A capacity building training titled “Long-term Energy Scenario for the Clean Energy Transition in Ethiopia” was also conducted as a parallel session during the afternoons of the three workshop days. The training was organized by GGGI in collaboration with the Stockholm Environment Institute (SEI), AFD and EPA. The workshop was conducted through a mixture of online presentations and hands-on practical training exercises. It was held as one of the parallel sessions of the modeling trainings. The primary focus was on how the Long-range Energy Alternatives Planning (LEAP) tool can be used to model energy systems and renewable energy options as well as estimate emissions of greenhouse gases (GHGs). During the workshop, participants were given training on how LEAP can model energy supply and demand, as well as emissions associated with them. One session focused on how LEAP can be used to model non-energy sector emission sources. The training was provided to relevant stakeholders and will contribute to realistic strategy development by the public sector, private sector involvement, private finance, and skilled staff emerging from academic institutions.
Furthermore, the tool used for the development of the BAU scenario in the IPPU, Agriculture and Forestry sectors was shared and the development process was discussed during the workshop. An integrated assessment of the mitigation and adaptation actions, identifying synergies and trade-offs was presented in preparation for the work the sectoral working groups would undertake to discuss and define the mitigation options. An overview of LT LEDS of several countries for the development LEDS in Ethiopia was shared with the participants as a follow-up to the discussions of the workshop. The summary was prepared with a focus on countries that gave more emphasis on adaptation and countries that are similar to Ethiopia in terms of their vulnerability.

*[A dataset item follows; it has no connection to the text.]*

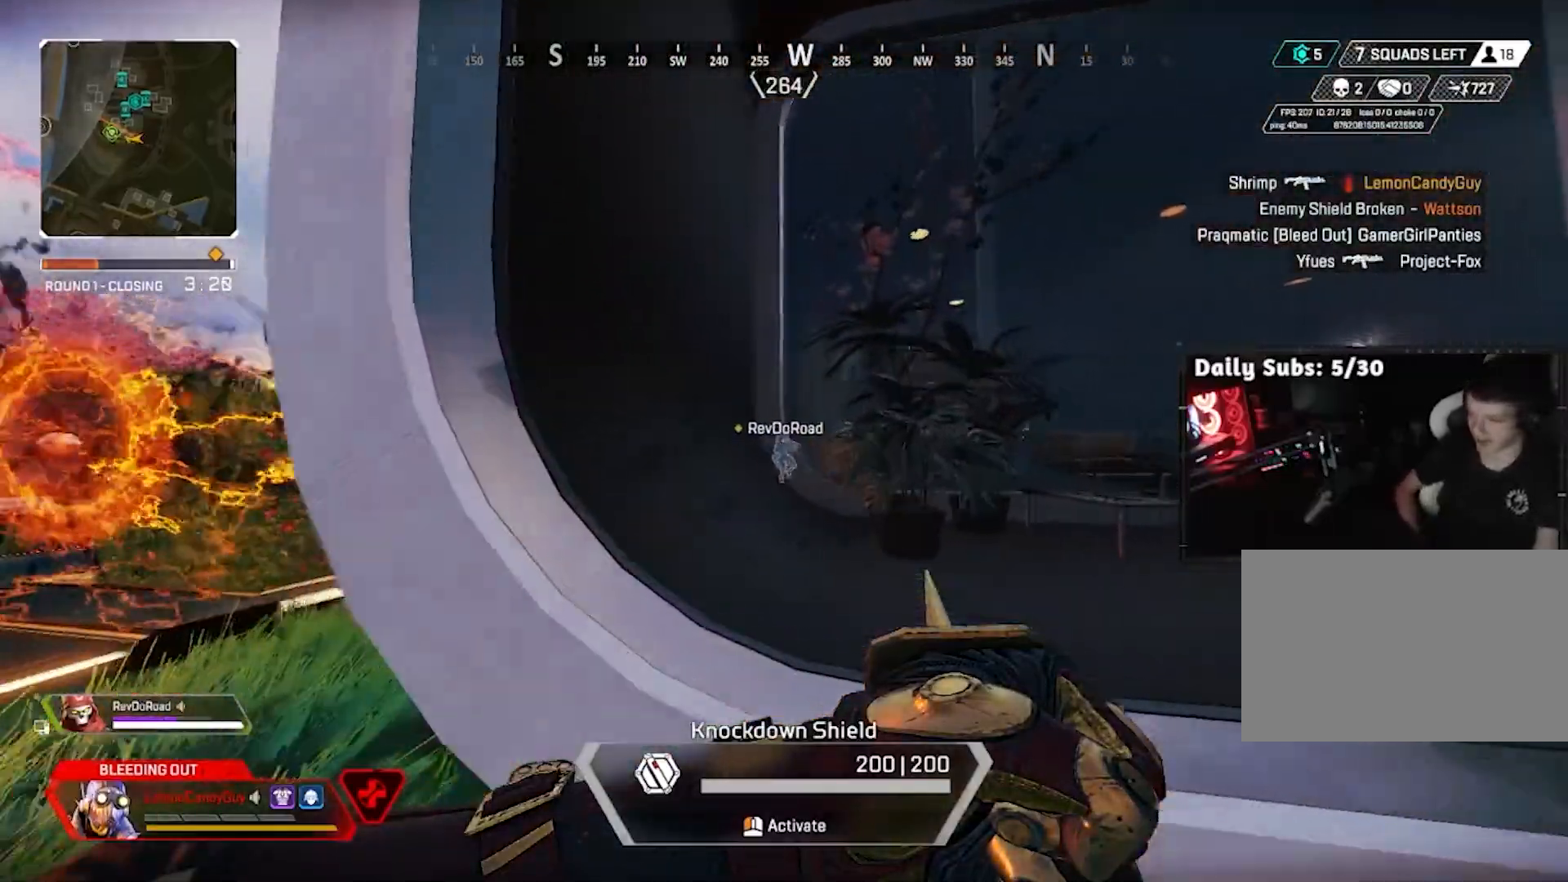
{"keys": ["a"], "mouse": [], "events": [[267, "w", "up"]]}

Overall, the workshop was successfully completed by achieving its objectives. Participants were given an opportunity to give their feedback on the training at the end of the workshop through an evaluation survey. According to the results of the survey, all the participants expressed their overall satisfaction with the workshop and further reported that the workshop has improved their knowledge/skills they needed to accomplish their jobs. Additional trainings on modeling and learning by doing knowledge transfer will continue to be provided to the experts throughout the remaining months of the LEDS development.